A Commentary By Froma Harrop
in Rasmussen Reports
Tuesday, September 11, 2012
What Mitt Romney truly believes is anybody’s guess. Whether Romney as president would act on those beliefs is also a guess. And we can’t rule out the possibility that he doesn’t have any beliefs outside of religion and investment strategies. Why he’s running for president remains unclear, though commander in chief looks impressive on a nametag.
Asked over the weekend whether by killing Obamacare he would let insurers again deny coverage to those with pre-existing conditions, Romney replied that there were parts of the health care reforms he likes, that being one of them. Coverage for pre-existing conditions would stay. Later in the day, his people said, actually, he would not support a federal ban on denial of coverage for pre-existing conditions. Still later, his campaign harkened to an earlier position in which he’d require coverage for pre-existing conditions, but only for those who already had insurance.

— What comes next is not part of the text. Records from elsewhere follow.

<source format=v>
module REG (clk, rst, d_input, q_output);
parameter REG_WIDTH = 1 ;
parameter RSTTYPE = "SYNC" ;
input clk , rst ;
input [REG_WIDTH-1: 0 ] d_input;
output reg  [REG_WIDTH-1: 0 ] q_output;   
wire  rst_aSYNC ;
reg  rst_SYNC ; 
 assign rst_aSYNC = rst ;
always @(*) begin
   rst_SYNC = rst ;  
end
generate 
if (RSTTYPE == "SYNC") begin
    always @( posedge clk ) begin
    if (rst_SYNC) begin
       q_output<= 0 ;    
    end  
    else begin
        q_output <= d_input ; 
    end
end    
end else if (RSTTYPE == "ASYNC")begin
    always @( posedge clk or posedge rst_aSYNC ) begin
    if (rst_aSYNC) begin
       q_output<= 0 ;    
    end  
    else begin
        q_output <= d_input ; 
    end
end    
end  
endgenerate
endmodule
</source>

We get it. He likes the popular parts of the Affordable Care Act that cost money but not the unpopular parts that would pay for the popular parts. We speak of the individual mandate and a variety of fees.

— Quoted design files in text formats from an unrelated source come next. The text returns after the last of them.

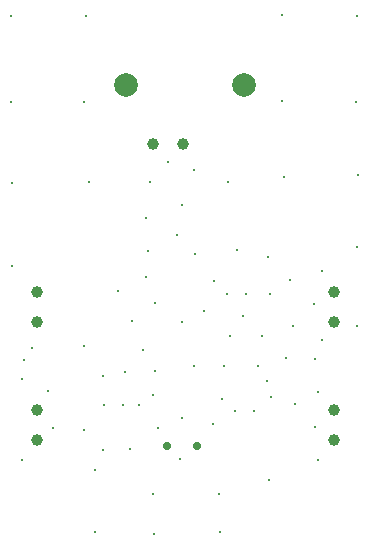
<source format=gbr>
%TF.GenerationSoftware,KiCad,Pcbnew,9.0.0*%
%TF.CreationDate,2025-04-28T20:09:46+02:00*%
%TF.ProjectId,OOS - optyczny odbiornik sygnalow,4f4f5320-2d20-46f7-9074-79637a6e7920,rev?*%
%TF.SameCoordinates,Original*%
%TF.FileFunction,Plated,1,2,PTH,Drill*%
%TF.FilePolarity,Positive*%
%FSLAX46Y46*%
G04 Gerber Fmt 4.6, Leading zero omitted, Abs format (unit mm)*
G04 Created by KiCad (PCBNEW 9.0.0) date 2025-04-28 20:09:46*
%MOMM*%
%LPD*%
G01*
G04 APERTURE LIST*
%TA.AperFunction,ViaDrill*%
%ADD10C,0.300000*%
%TD*%
%TA.AperFunction,ComponentDrill*%
%ADD11C,0.700000*%
%TD*%
%TA.AperFunction,ComponentDrill*%
%ADD12C,1.000000*%
%TD*%
%TA.AperFunction,ComponentDrill*%
%ADD13C,2.000000*%
%TD*%
G04 APERTURE END LIST*
D10*
X173720000Y-80980000D03*
X173770000Y-73680000D03*
X173820000Y-87830000D03*
X173820000Y-94830000D03*
X174720000Y-104380000D03*
X174720000Y-111280000D03*
X174820000Y-102790000D03*
X175542491Y-101792751D03*
X176920000Y-105380000D03*
X177320000Y-108580000D03*
X179970000Y-80930000D03*
X179970000Y-101580000D03*
X179970000Y-108680000D03*
X180070000Y-73680000D03*
X180370000Y-87730000D03*
X180870000Y-112080000D03*
X180870000Y-117380000D03*
X181520000Y-104180000D03*
X181520000Y-110430000D03*
X181670000Y-106580000D03*
X182820000Y-96980000D03*
X183270000Y-106580000D03*
X183420000Y-103780000D03*
X183870000Y-110330000D03*
X184020000Y-99480000D03*
X184570000Y-106580000D03*
X184920000Y-101980000D03*
X185170000Y-95790000D03*
X185220000Y-90730000D03*
X185320000Y-93580000D03*
X185520000Y-87680000D03*
X185770000Y-114130000D03*
X185820000Y-105780000D03*
X185870000Y-117530000D03*
X185970000Y-97930000D03*
X185970000Y-103730000D03*
X186170000Y-108580000D03*
X187020000Y-86030000D03*
X187820000Y-92230000D03*
X188070000Y-111180000D03*
X188200000Y-89630000D03*
X188220000Y-107730000D03*
X188270000Y-99580000D03*
X189220000Y-86680000D03*
X189220000Y-103280000D03*
X189370000Y-93780000D03*
X190120000Y-98630000D03*
X190820000Y-108230000D03*
X190920000Y-96080000D03*
X191370000Y-114130000D03*
X191420000Y-117380000D03*
X191620000Y-106080000D03*
X191820000Y-103280000D03*
X192070000Y-97180000D03*
X192170000Y-87680000D03*
X192270000Y-100730000D03*
X192720000Y-107080000D03*
X192870000Y-93430000D03*
X193420000Y-99080000D03*
X193670000Y-97180000D03*
X194320000Y-107080000D03*
X194670000Y-103280000D03*
X195020000Y-100780000D03*
X195395000Y-104555000D03*
X195520000Y-94080000D03*
X195620000Y-112980000D03*
X195670000Y-97180000D03*
X195770000Y-105880000D03*
X196720000Y-73580000D03*
X196720000Y-80830000D03*
X196870000Y-87280000D03*
X197070000Y-102580000D03*
X197420000Y-95980000D03*
X197620000Y-99930000D03*
X197770000Y-106480000D03*
X199420000Y-98030000D03*
X199470000Y-102680000D03*
X199520000Y-108480000D03*
X199720000Y-105530000D03*
X199720000Y-111230000D03*
X200120000Y-95280000D03*
X200120000Y-101130000D03*
X202970000Y-80980000D03*
X203020000Y-73630000D03*
X203020000Y-93180000D03*
X203070000Y-99880000D03*
X203120000Y-87080000D03*
D11*
%TO.C,D3*%
X186965276Y-110064724D03*
X189505276Y-110064724D03*
D12*
%TO.C,J3*%
X175920000Y-97005000D03*
X175920000Y-99545000D03*
%TO.C,J1*%
X175920000Y-107040000D03*
X175920000Y-109580000D03*
%TO.C,J5*%
X185800000Y-84460000D03*
X188300000Y-84460000D03*
%TO.C,J2*%
X201120000Y-97005000D03*
X201120000Y-99545000D03*
%TO.C,J4*%
X201120000Y-107040000D03*
X201120000Y-109580000D03*
D13*
%TO.C,J5*%
X183500000Y-79460000D03*
X193500000Y-79460000D03*
M02*

</source>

Hey, anyone who likes having to pay for things, raise your hand. Anyone? Next, you who don’t like writing checks but agree that we should pay for what we buy, raise your hand. That’s better — a respectable showing by responsible citizens. Not in attendance is the Republican base, whose fiscal fantasies Romney courted to win the nomination, and now he’s stuck with these pre-existing positions. As Romney tries to win over the more realistic general electorate, he finds himself defending past nonsense. It pained me to watch him squirm at a question about his ridiculous vow to reject $10 of spending cuts if it included just $1 of new revenues.